(Task objective)
Once the images are set aside, print the remaining lines below exactly.

(Dataset entries)
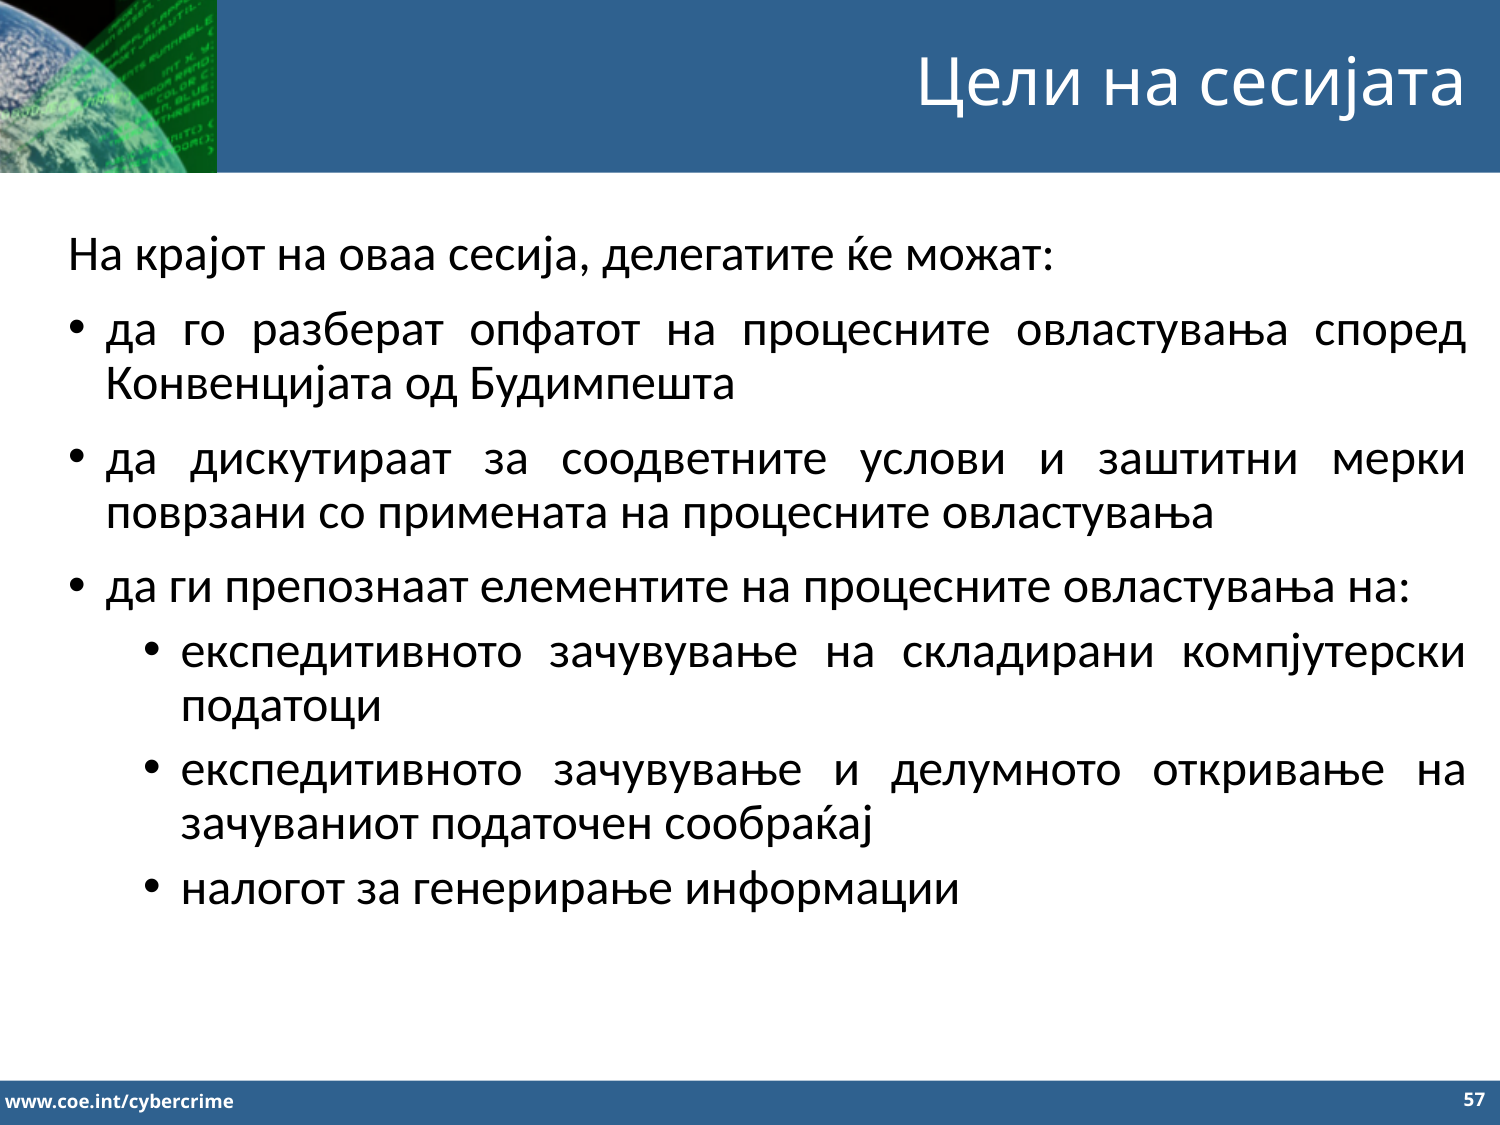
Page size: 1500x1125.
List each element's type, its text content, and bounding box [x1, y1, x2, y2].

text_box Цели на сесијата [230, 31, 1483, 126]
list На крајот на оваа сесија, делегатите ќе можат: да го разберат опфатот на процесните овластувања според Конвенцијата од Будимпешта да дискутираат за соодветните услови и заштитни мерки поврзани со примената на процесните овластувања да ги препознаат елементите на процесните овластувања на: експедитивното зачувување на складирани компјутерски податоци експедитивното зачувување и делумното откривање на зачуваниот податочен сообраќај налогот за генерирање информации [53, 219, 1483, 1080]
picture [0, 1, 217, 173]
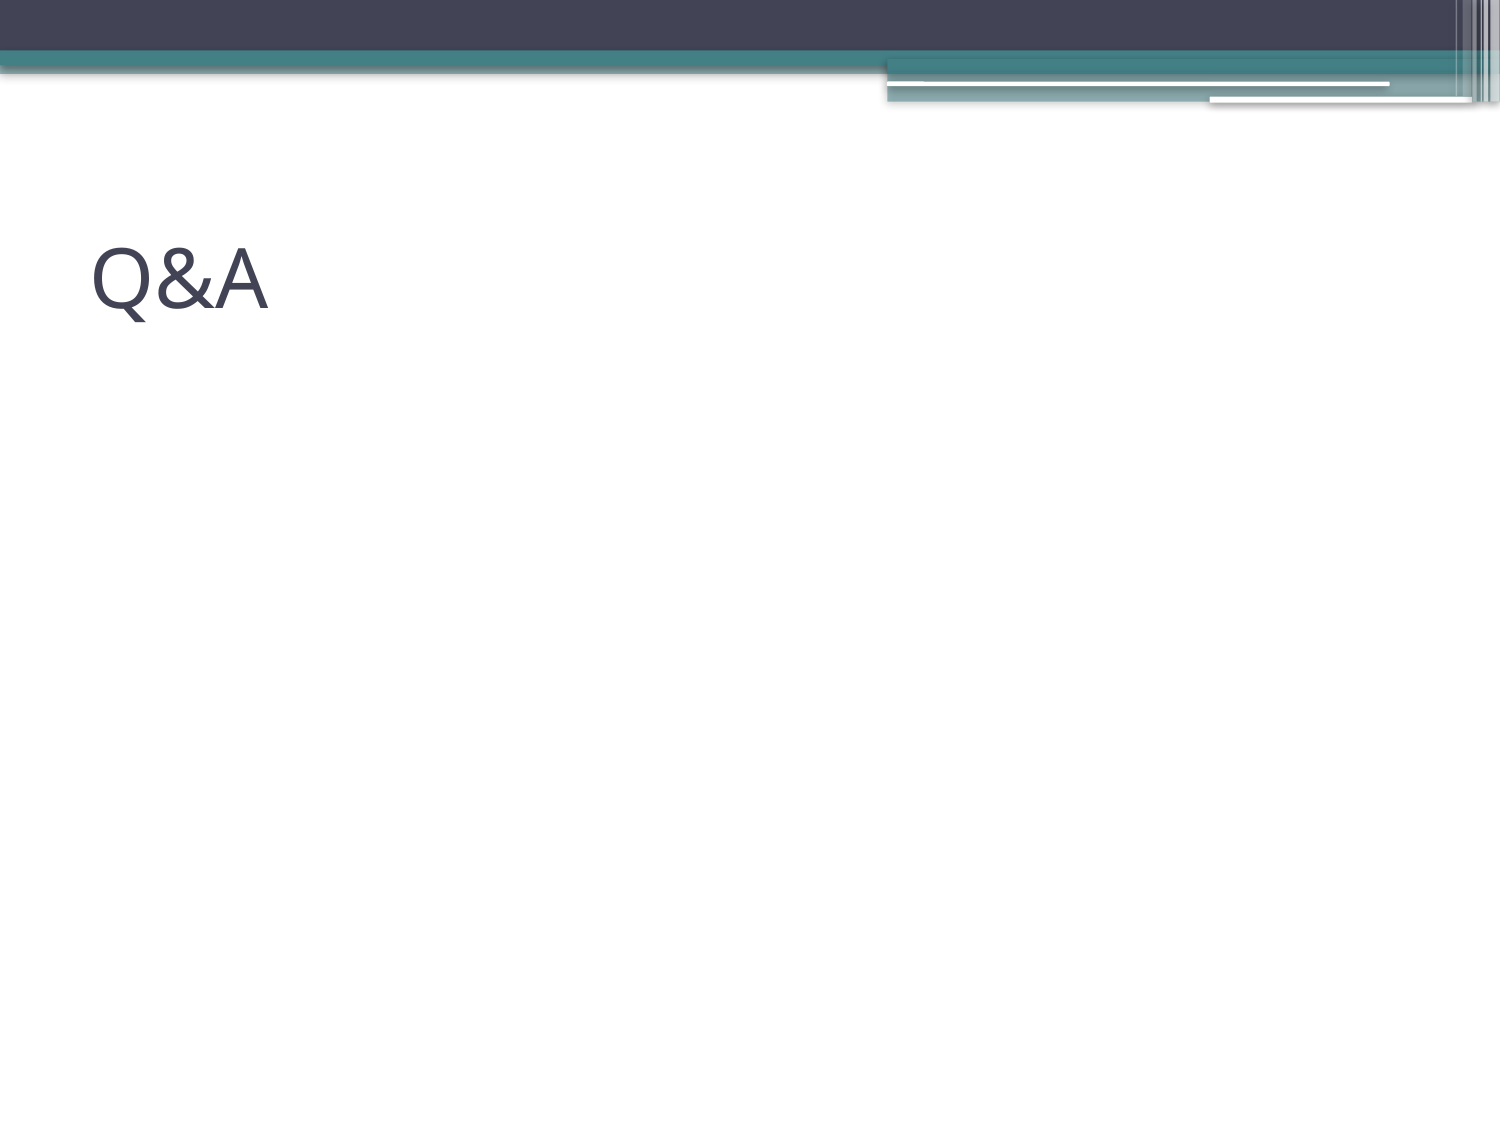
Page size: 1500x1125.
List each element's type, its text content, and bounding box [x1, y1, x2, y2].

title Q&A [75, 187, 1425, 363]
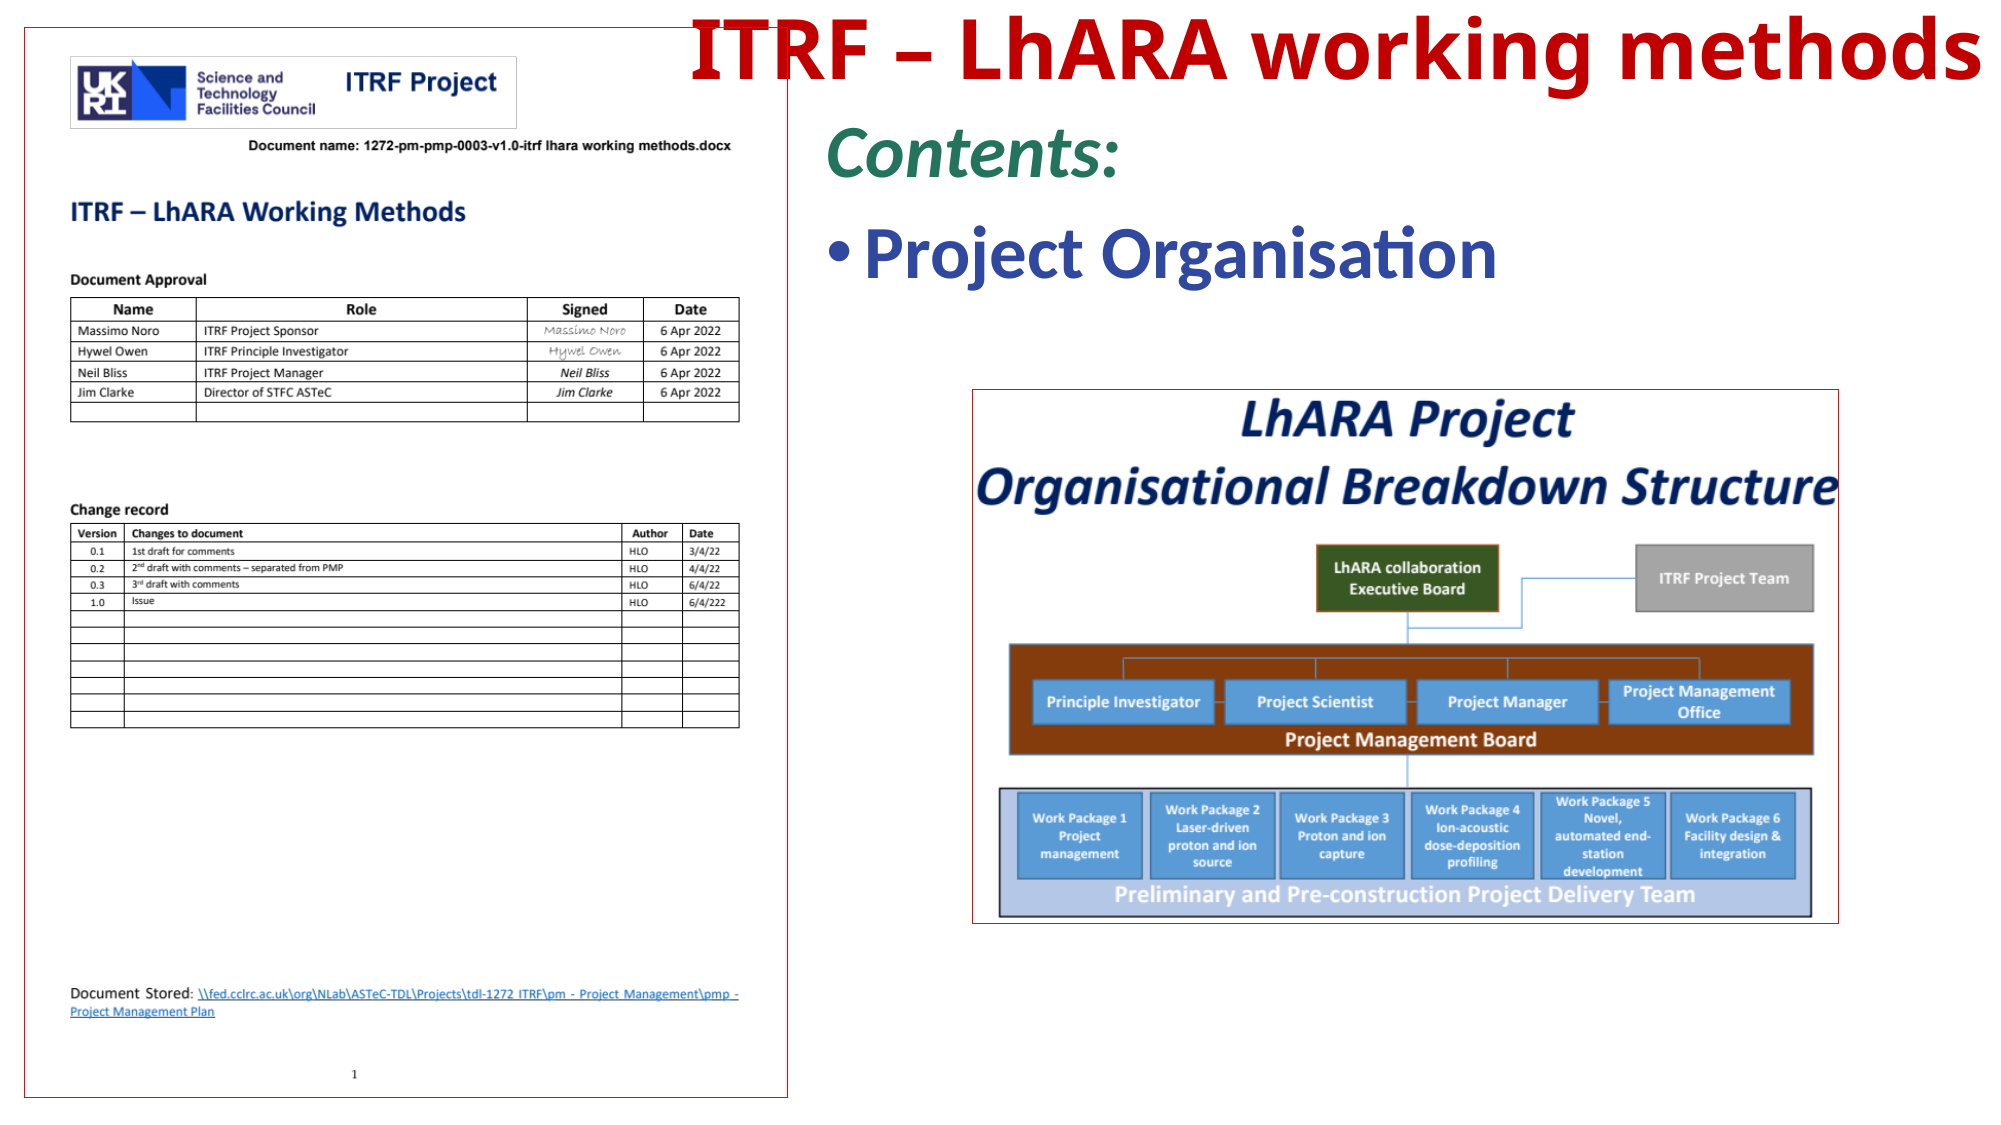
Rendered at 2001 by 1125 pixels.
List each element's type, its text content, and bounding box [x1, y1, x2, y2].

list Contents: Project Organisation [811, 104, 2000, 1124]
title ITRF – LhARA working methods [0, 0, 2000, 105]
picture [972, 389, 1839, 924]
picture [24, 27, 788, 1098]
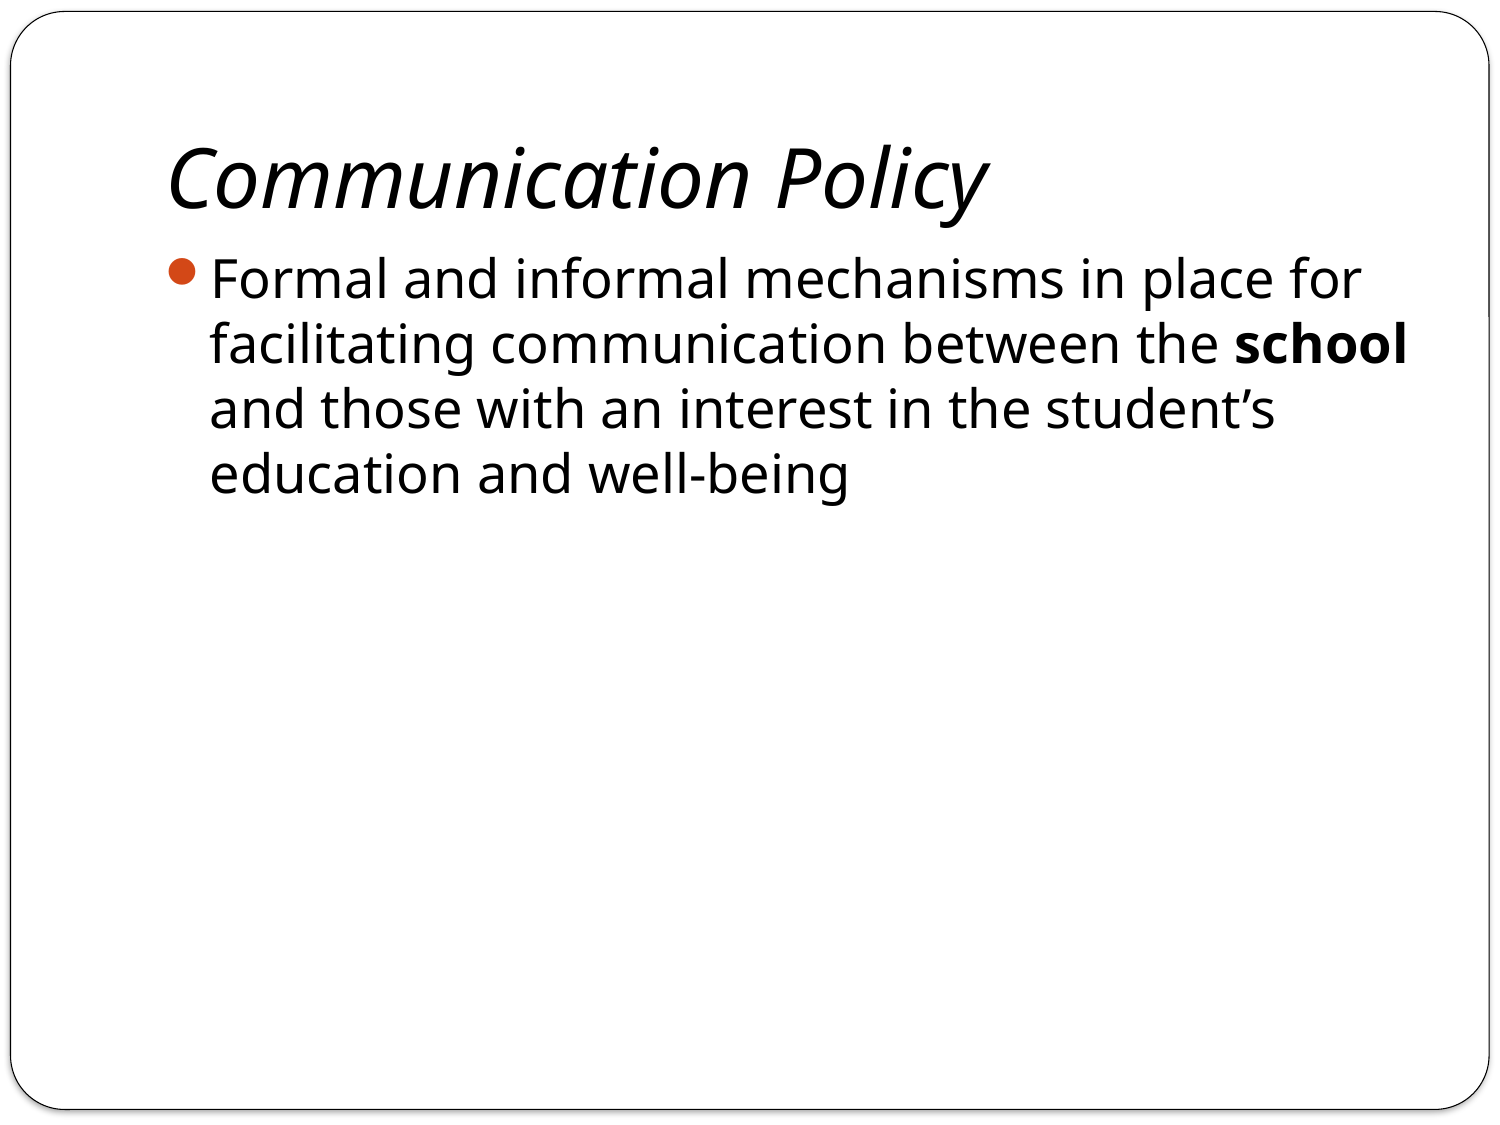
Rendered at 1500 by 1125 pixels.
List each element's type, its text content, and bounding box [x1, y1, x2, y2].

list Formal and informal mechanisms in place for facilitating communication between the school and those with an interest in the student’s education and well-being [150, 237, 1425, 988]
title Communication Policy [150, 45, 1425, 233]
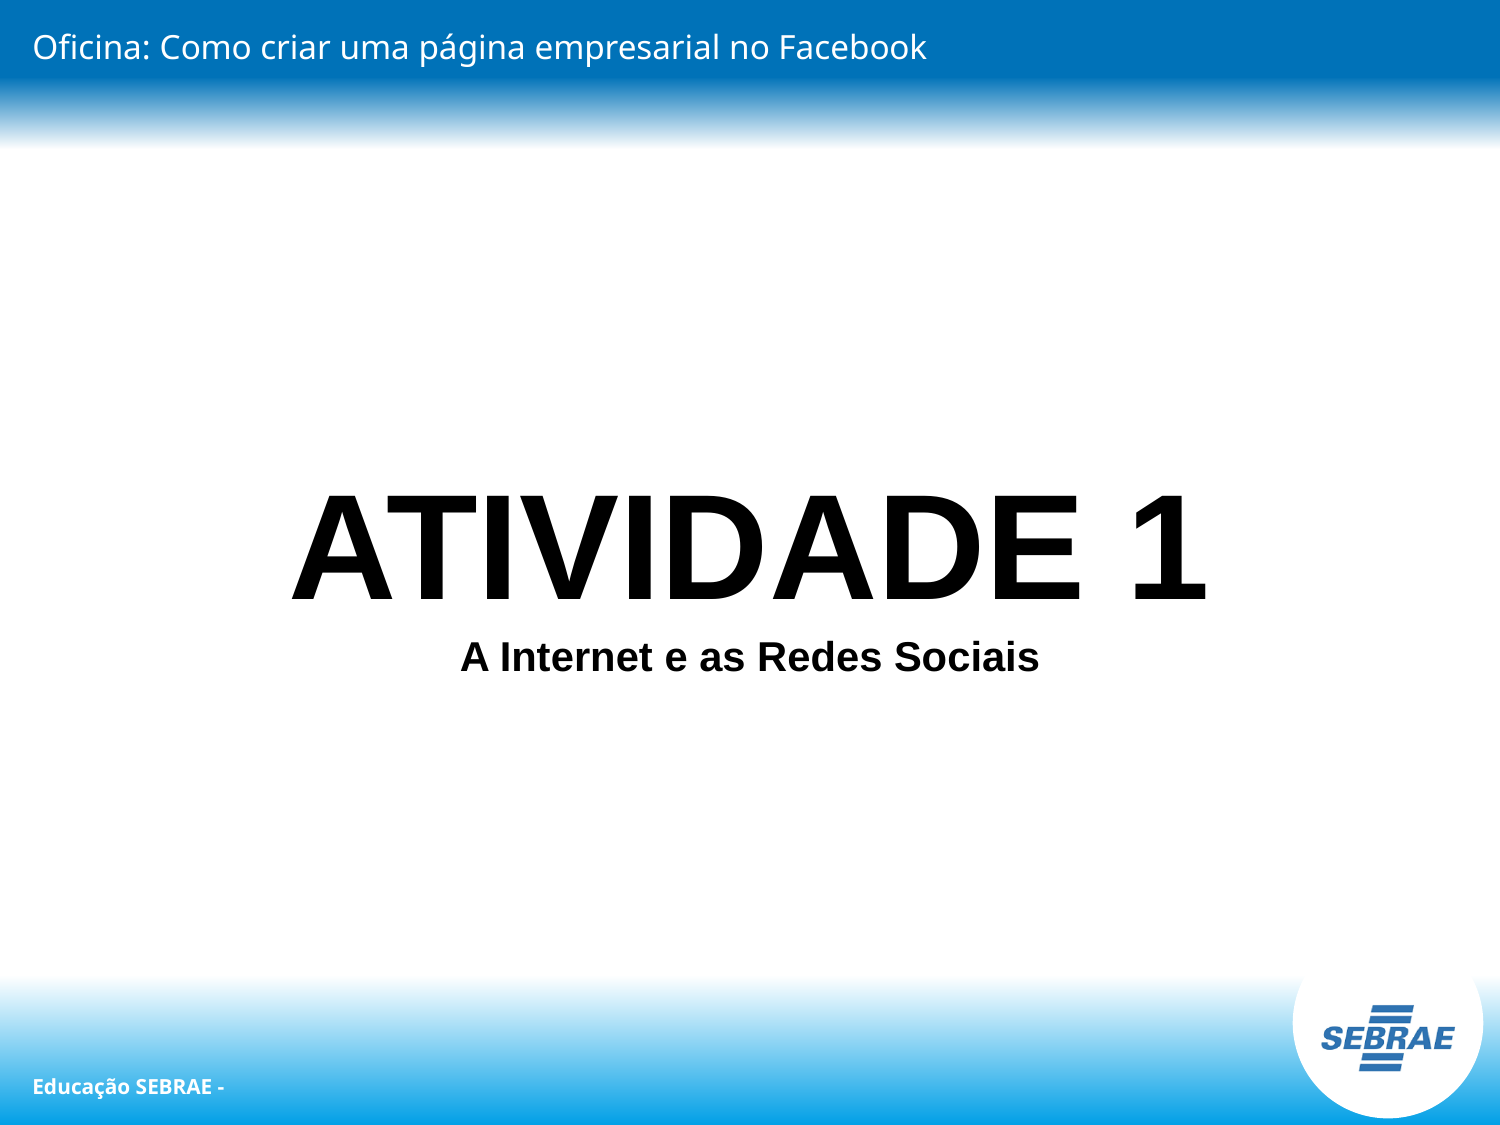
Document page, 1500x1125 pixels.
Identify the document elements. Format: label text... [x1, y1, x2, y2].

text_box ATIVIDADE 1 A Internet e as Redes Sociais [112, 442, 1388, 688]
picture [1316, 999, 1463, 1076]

(Answer area)
Page size: 1500x1125.
List each element's type, its text content, and bounding box [x1, y1, x2, y2].

text_box Цели на сесијата [230, 31, 1483, 126]
list На крајот на оваа сесија, делегатите ќе можат: да го разберат опфатот на процесните овластувања според Конвенцијата од Будимпешта да дискутираат за соодветните услови и заштитни мерки поврзани со примената на процесните овластувања да ги препознаат елементите на процесните овластувања на: експедитивното зачувување на складирани компјутерски податоци експедитивното зачувување и делумното откривање на зачуваниот податочен сообраќај налогот за генерирање информации [53, 219, 1483, 1080]
picture [0, 1, 217, 173]
Page size: 1500x1125.
List each element's type, its text content, and bounding box [x1, y1, x2, y2].

title Q&A [75, 187, 1425, 363]
Rendered at 2001 by 1125 pixels.
List each element's type, its text content, and bounding box [x1, y1, x2, y2].

list Contents: Project Organisation [811, 104, 2000, 1124]
title ITRF – LhARA working methods [0, 0, 2000, 105]
picture [972, 389, 1839, 924]
picture [24, 27, 788, 1098]
Rendered at 1500 by 1125 pixels.
List each element's type, its text content, and bounding box [x1, y1, x2, y2].

list Formal and informal mechanisms in place for facilitating communication between the school and those with an interest in the student’s education and well-being [150, 237, 1425, 988]
title Communication Policy [150, 45, 1425, 233]
Document page, 1500x1125 pixels.
Identify the document elements. Format: label text... [x1, y1, x2, y2].

text_box ATIVIDADE 1 A Internet e as Redes Sociais [112, 442, 1388, 688]
picture [1316, 999, 1463, 1076]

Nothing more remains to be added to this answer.